INTRODUCTION
It is clear that only international collaborations, which are capable of generating thousands of samples from patients with idiopathic and heritable PAH, will have the statistical power to discover the complete genetic architecture of PAH, and to address the major questions regarding the role of genetic variation in disease penetrance, phenotype and the clinical course of disease..
Pulmonary Arterial
Hypertension (PAH)
Rapid advances in the technology of next generation sequencing, coupled with falling costs, allows sequencing of the whole exome or whole genome to be applied at scale in rare diseases. In addition, the development of statistical approaches to analyze genomic data continues to improve our ability to detect rare and common genetic variation underlying these diseases.

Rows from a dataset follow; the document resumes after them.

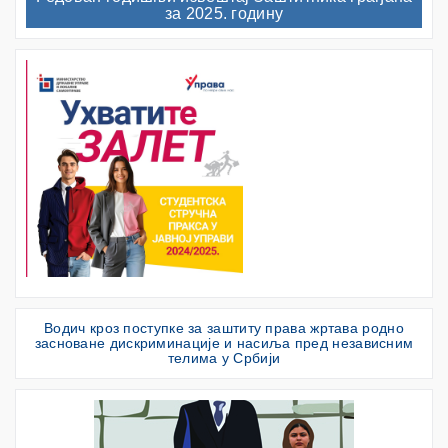
за 2025. годину
Водич кроз поступке за заштиту права жртава родно
засноване дискриминације и насиља пред независним
телима у Србији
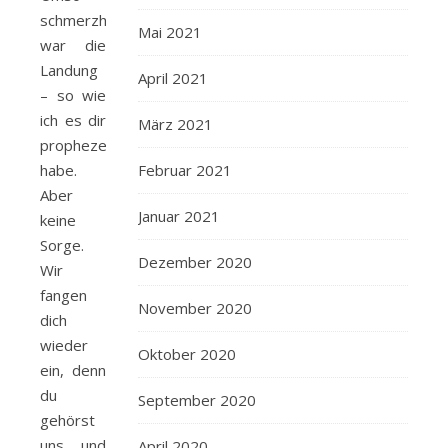
schmerzhafter
Mai 2021
war die
Landung
April 2021
– so wie
ich es dir
März 2021
prophezeit
habe.
Februar 2021
Aber
Januar 2021
keine
Sorge.
Dezember 2020
Wir
fangen
November 2020
dich
wieder
Oktober 2020
ein, denn
du
September 2020
gehörst
uns und
April 2020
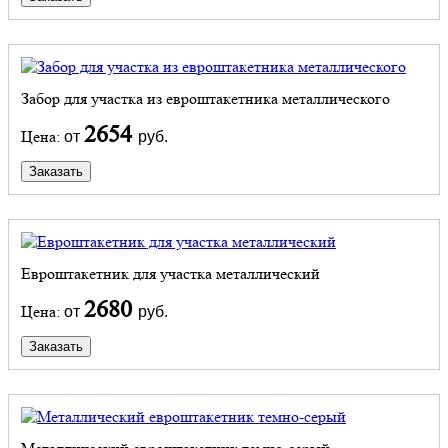
Забор для участка из евроштакетника металлического
2654
Цена:
от
руб.
Заказать
Евроштакетник для участка металлический
2680
Цена:
от
руб.
Заказать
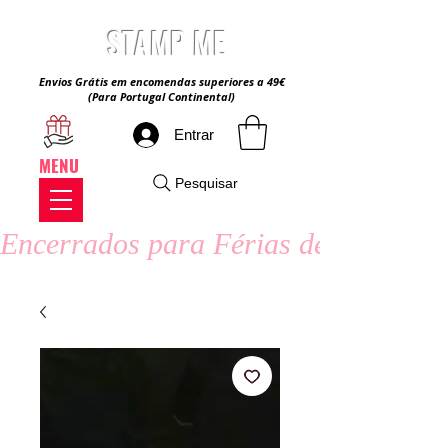
STAMP ME
Envios Grátis em encomendas superiores a 49€
(Para Portugal Continental)
Entrar
MENU
Pesquisar
Encerrados para Férias de Verão - 8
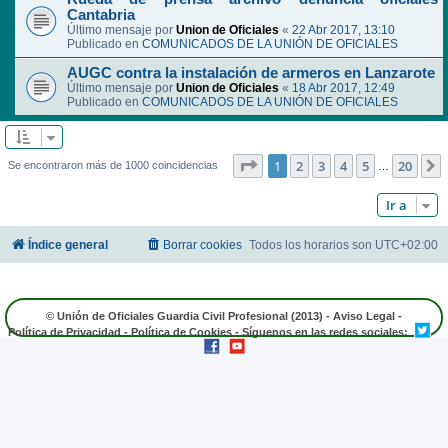
Cantabria
Último mensaje por
Union de Oficiales
«
22 Abr 2017, 13:10
Publicado en
COMUNICADOS DE LA UNIÓN DE OFICIALES
AUGC contra la instalación de armeros en Lanzarote
Último mensaje por
Union de Oficiales
«
18 Abr 2017, 12:49
Publicado en
COMUNICADOS DE LA UNIÓN DE OFICIALES
Página
1
de
20
1
2
3
4
5
20
Se encontraron más de 1000 coincidencias
…
Ir a
Índice general
Borrar cookies
Todos los horarios son
UTC+02:00
© Unión de Oficiales Guardia Civil Profesional (2013) -
Aviso Legal
-
Política de Privacidad
-
Política de Cookies
- Síguenos en las redes sociales:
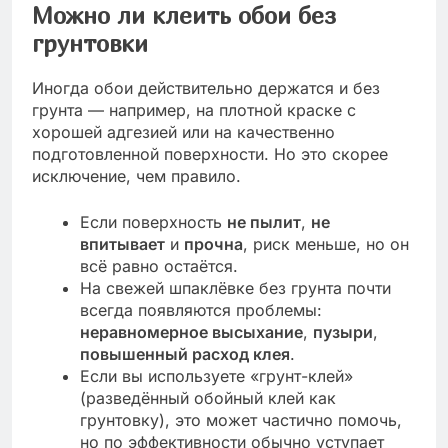
Можно ли клеить обои без
грунтовки
Иногда обои действительно держатся и без
грунта — например, на плотной краске с
хорошей адгезией или на качественно
подготовленной поверхности. Но это скорее
исключение, чем правило.
Если поверхность
не пылит
,
не
впитывает
и
прочна
, риск меньше, но он
всё равно остаётся.
На свежей шпаклёвке без грунта почти
всегда появляются проблемы:
неравномерное высыхание
,
пузыри
,
повышенный расход клея
.
Если вы используете «грунт-клей»
(разведённый обойный клей как
грунтовку), это может частично помочь,
но по эффективности обычно уступает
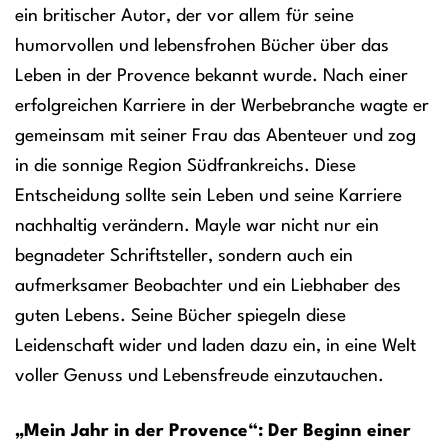
ein britischer Autor, der vor allem für seine
humorvollen und lebensfrohen Bücher über das
Leben in der Provence bekannt wurde. Nach einer
erfolgreichen Karriere in der Werbebranche wagte er
gemeinsam mit seiner Frau das Abenteuer und zog
in die sonnige Region Südfrankreichs. Diese
Entscheidung sollte sein Leben und seine Karriere
nachhaltig verändern. Mayle war nicht nur ein
begnadeter Schriftsteller, sondern auch ein
aufmerksamer Beobachter und ein Liebhaber des
guten Lebens. Seine Bücher spiegeln diese
Leidenschaft wider und laden dazu ein, in eine Welt
voller Genuss und Lebensfreude einzutauchen.
„Mein Jahr in der Provence“: Der Beginn einer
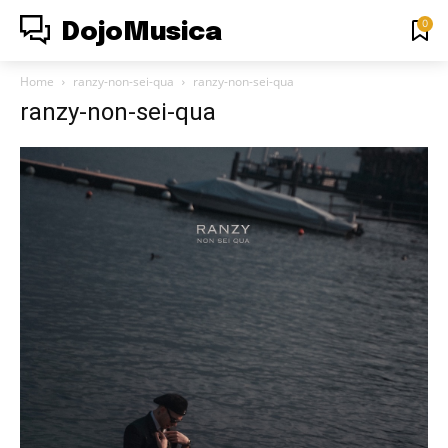
0
DojoMusica
Home
ranzy-non-sei-qua
ranzy-non-sei-qua
ranzy-non-sei-qua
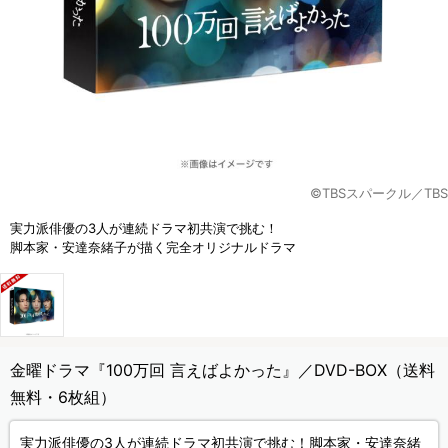
©TBSスパークル／TBS
実力派俳優の3人が連続ドラマ初共演で挑む！
脚本家・安達奈緒子が描く完全オリジナルドラマ
金曜ドラマ『100万回 言えばよかった』／DVD-BOX（送料
無料・6枚組）
実力派俳優の3人が連続ドラマ初共演で挑む！脚本家・安達奈緒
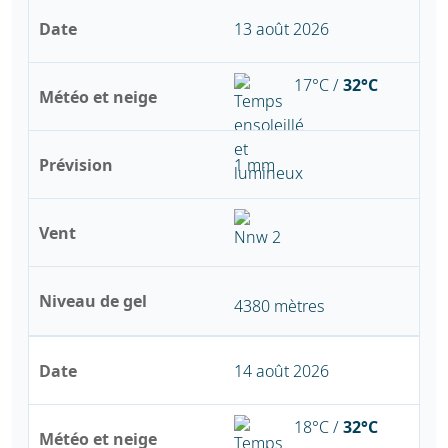
Date
13 août 2026
17°C /
32°C
Météo et neige
Prévision
1 mm
Vent
Niveau de gel
4380 mètres
Date
14 août 2026
18°C /
32°C
Météo et neige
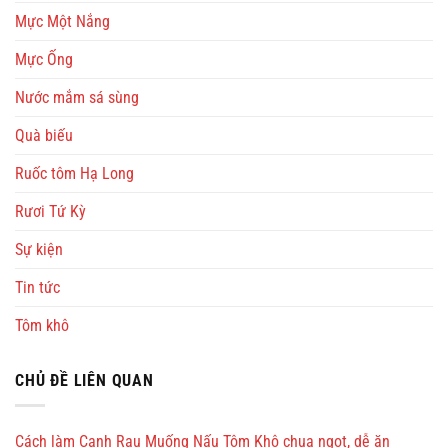
Mực Một Nắng
Mực Ống
Nước mắm sá sùng
Quà biếu
Ruốc tôm Hạ Long
Rươi Tứ Kỳ
Sự kiện
Tin tức
Tôm khô
CHỦ ĐỀ LIÊN QUAN
Cách làm Canh Rau Muống Nấu Tôm Khô chua ngọt, dễ ăn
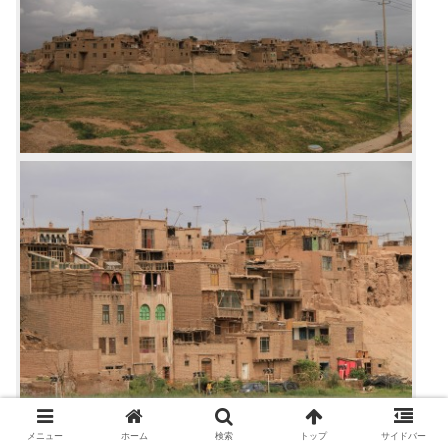
ごちゃごちゃしている。鬼ごっこしたら楽しそう。
メニュー
ホーム
検索
トップ
サイドバー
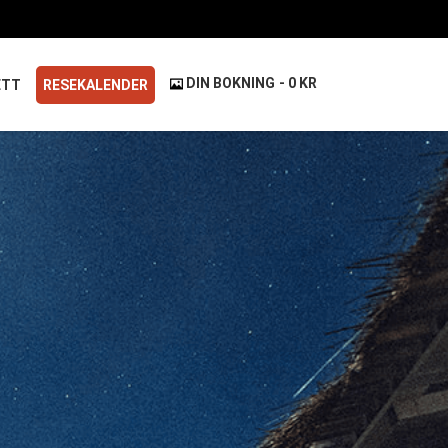
DIN BOKNING
0 KR
ETT
RESEKALENDER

Genetic studies over the last few years have revealed that heterozygous mutations in the gene encoding the bone morphogenetic protein type 2 receptor (BMPR2) are responsible for approximately 75% of cases of pulmonary arterial hypertension (PAH) that occurs in families, and for approximately 20% of apparently sporadic cases of idiopathic PAH. Studies have also confirmed the presence of mutations in additional BMPR2 pathways genes (ALK1, ENG, Smad1, Smad9), as well as mutations in KCNK3 (TASK1) and CAV-1. Taken together these non-BMPR2 mutations account for less than 5% of PAH cases. Furthermore, mutations in EIF2AK4 (GCN2) have emerged as the dominant cause of pulmonary veno-occlusive disease/pulmonary capillary haemangiomatosis (PVOD/PCH).